Equipier modèle, Sepp Kuss a toujours préféré rester à l'ombre, avant de trouver la lumière sur la Vuelta. Il est devenu, presque malgré lui, le premier Américain à remporter un grand Tour en dix ans dimanche à Madrid.
«Je suis plus un mec de l'ombre», explique le gregario de Durango, dans le Colorado. Sepp Kuss, 29 ans, n'est pas un meneur né, mais il présente un profil très recherché dans le cyclisme: celui de premier lieutenant en montagne.
Un sherpa dont la mission est d'escorter ses leaders dans les pentes les plus raides, et de leur sauver la mise parfois, comme en 2020 lorsqu'il avait tracté un Roglic livide jusqu'au sommet du même Angliru.
L'aigle de Durango excelle dans ce rôle de Saint-Bernard qui demande généralement à sacrifier toute ambition personnelle, alors que «c'est peut-être le meilleur grimpeur du peloton actuel», selon le Colombien Egan Bernal, vainqueur du Tour de France 2019.
«Pas gagner à tout prix»
Pur chamois, Kuss est aussi aérien qu'endurant: il est le seul coureur, avec l'Espagnol Luis Leon Sanchez, à avoir participé aux trois grands Tours cette année, un exploit en soi tellement ces courses de trois semaines sont éreintantes.
Il a aiguisé ses talents de montagnard chez lui dans les Rocky Mountains où son père Dolph était entraîneur de l'équipe américaine de ski nordique et où il a commencé comme tous ses potes par le VTT dont il deviendra champion national. «Le cyclisme sur route était considéré comme un sport un peu ringard», se souvient-il.
Il y prend goût pourtant et migre rapidement en Europe pour rejoindre Jumbo-Visma où il assiste Jonas Vingegaard et Roglic dans la conquête de six grands Tours (deux Tours de France pour le Danois, trois Vueltas et un Giro pour le Slovène). Ses qualités sont telles que beaucoup d'équipes en feraient volontiers leur leader.

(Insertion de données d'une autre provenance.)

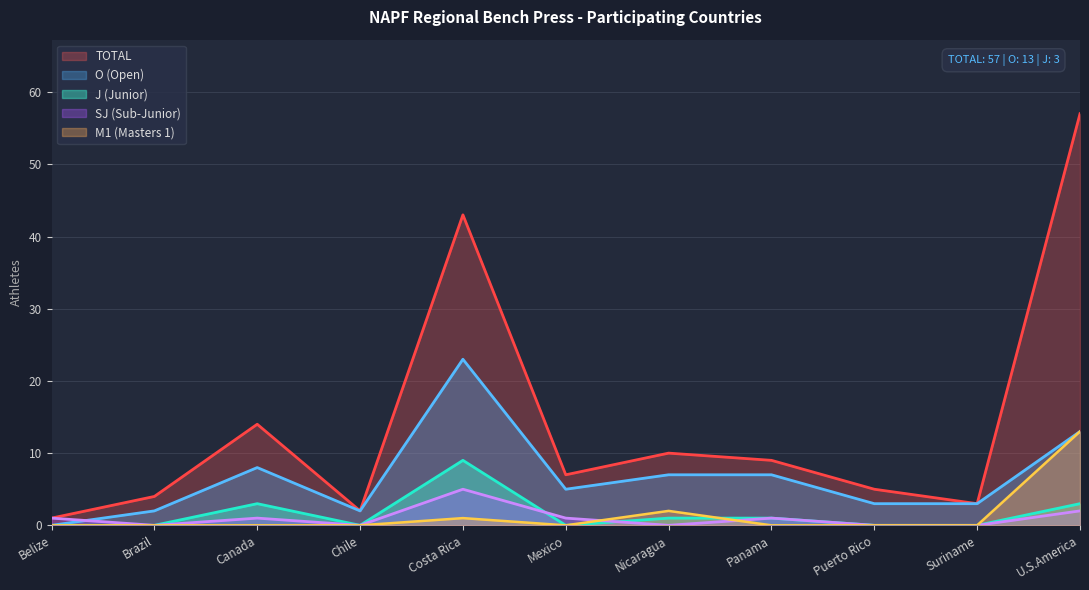

True or false: TOTAL and O intersect in this chart.

False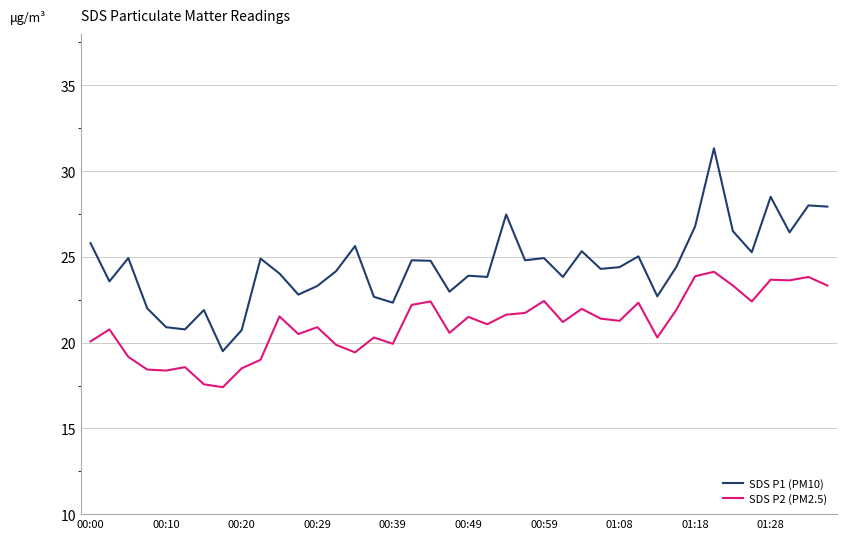

Which series has the largest total across all categories?

SDS P1 (PM10)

Mais Kuss, qui a étudié la littérature anglaise à l'université, préfère un rôle plus en retrait. «La victoire n'est pas tout pour lui», raconte sa mère Sabrina au journal local The Durango Herald. «Je ne suis pas forcément le genre de personne qui veut gagner à tout prix», confirme l'intéressé.
«Gentil avec tout le monde»
Alors lorsqu'il débarque sur la Vuelta 2023, il se dit «ravi» de pouvoir une nouvelle fois «aider Jonas et Primoz». Mais il prend le maillot rouge de leader lors d'une échappée et résiste ensuite mieux que prévu, notamment dans le contre-la-montre, son point faible. Ses exploits mettent le bazar dans son équipe qui hésite d'abord à débrancher les leaders habituels avant de décider de rouler pour leur «helper», félicité chaque jour sur la ligne par son épouse.
«Jamais je n'aurais imaginé me retrouver dans cette situation», souligne Kuss qui va jusqu'à éprouver «le syndrome de l'imposteur». Mais il «gagne en confiance jour après jour», sans jamais se départager de son sourire, même lorsqu'il est attaqué par Vingegaard et Roglic dans l'Angliru. «Il a fait tant pour moi et Primoz, je suis content de lui rendre la monnaie», finira par l'adouber Vingegaard.
Le public espagnol aussi a plébiscité cet Américain tranquille, ouvert sur le monde, qui parle couramment le castillan pour résider en Andorre à l'année. «Je ne sais pas pourquoi les autres veulent que je gagne. J'essaie juste d'être gentil avec tout le monde», s'étonnait Kuss au moment d'opérer sa mue de parfait vassal en roi magnanime.